The workshop was organized by Debra Kaplan (Bar-Ilan University), Christoph Cluse (Universität Trier), and Elisheva Baumgarten (Hebrew University). We were also joined by Stefan Laux (Universität Trier). The nine Israeli students came from Bar-Ilan University, Ben Gurion University of the Negev, The Hebrew University, and the Open University. The nine German participants came from Universität Trier, the Freie Uniiversität in Berlin, LMU in Munich, Johannes Gutenburg University of Mainz, and the Catholic University of Eichstätt-Ingolstadt. The aim of the workshop was to bring together researchers from both countries, from various fields, and to discuss how the study of individual Jews sheds light on a meta-narrative of Jewish history. Students who participated came from the fields of History, Jewish History, Art History, Folklore, Talmud, and Jewish Thought.
Our first two days were spent in Speyer, where we held meetings in a variety of formats: large group workshops in which we read texts together and discussed methodology and interdisciplinary approaches to studying the Jewish past in Germany; small group meetings, in which each student discussed their own project and the benefits of and specific possibilities for collaboration; and on-site visits to Jewish sites, such as the Speyer Judenhof, where we presented texts and analysis in situ. We continued this approach in the Alsatian villages of Bouxwiller and Ettendorf, where we visited a rural cemetery, a museum, and walked the town ramparts, accompanied by discussion and reading of primary texts.

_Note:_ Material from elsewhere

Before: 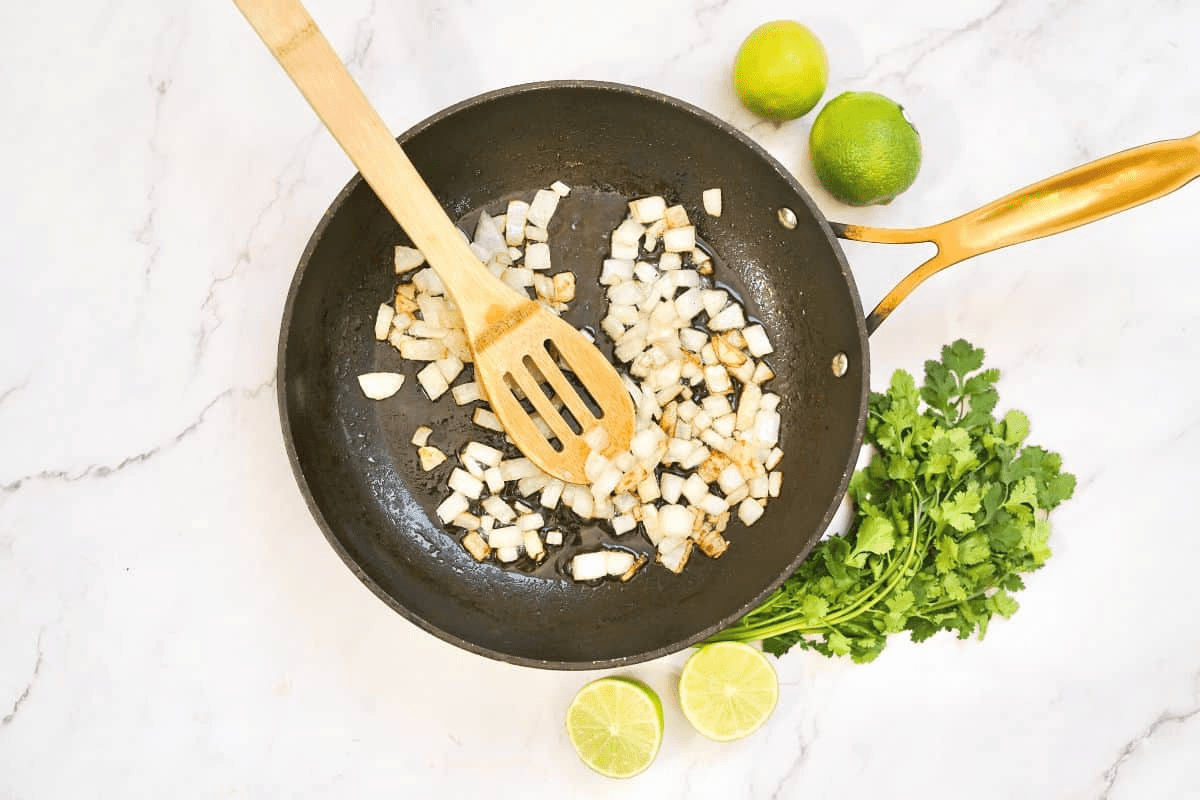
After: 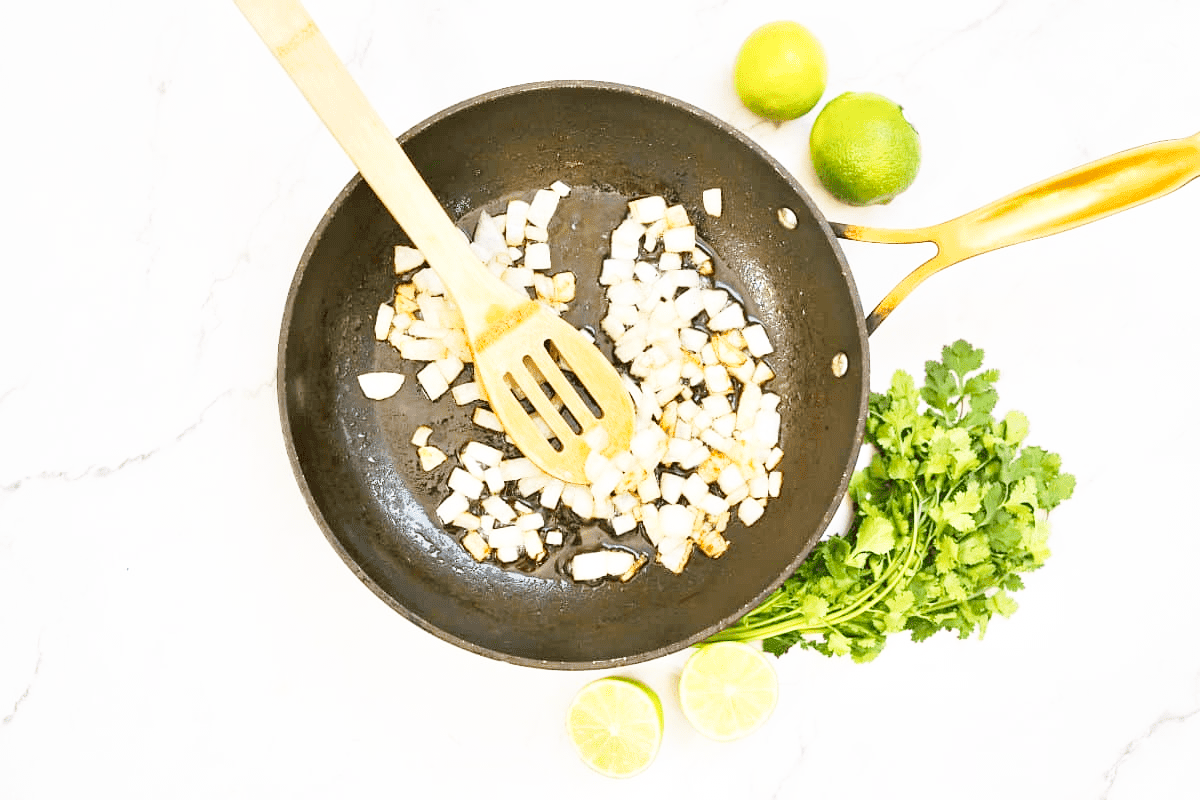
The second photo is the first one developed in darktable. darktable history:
base curve: curves: ch0 [(0, 0) (0.005, 0.002) (0.15, 0.3) (0.4, 0.7) (0.75, 0.95) (1, 1)], preserve colors none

In our final destination of Strasbourg, we continued to work in large and small groups, viewed Hebrew, Yiddish, and German manuscripts from the Rare Book Collection in the National and University Library, and conducted a nighttime tour of the medieval city and its Jewish and Christian spaces.
The combination of keynote lectures from faculty, presentations by young scholars, and small group learning facilitated intense discussion between the participants. Several students discovered that they had shared interests and different skills, which were complementary to one another.
As such, this workshop will hopefully prepare the ground for future international cooperation between Israeli and German scientists. In particular, the visits to sites encouraged a robust discussion of the different ways in which we study the past, and the benefits of working in cross-country teams.
Thank you for the opportunity to bring these young scholars together in what we hope will be a first step toward continued collaboration.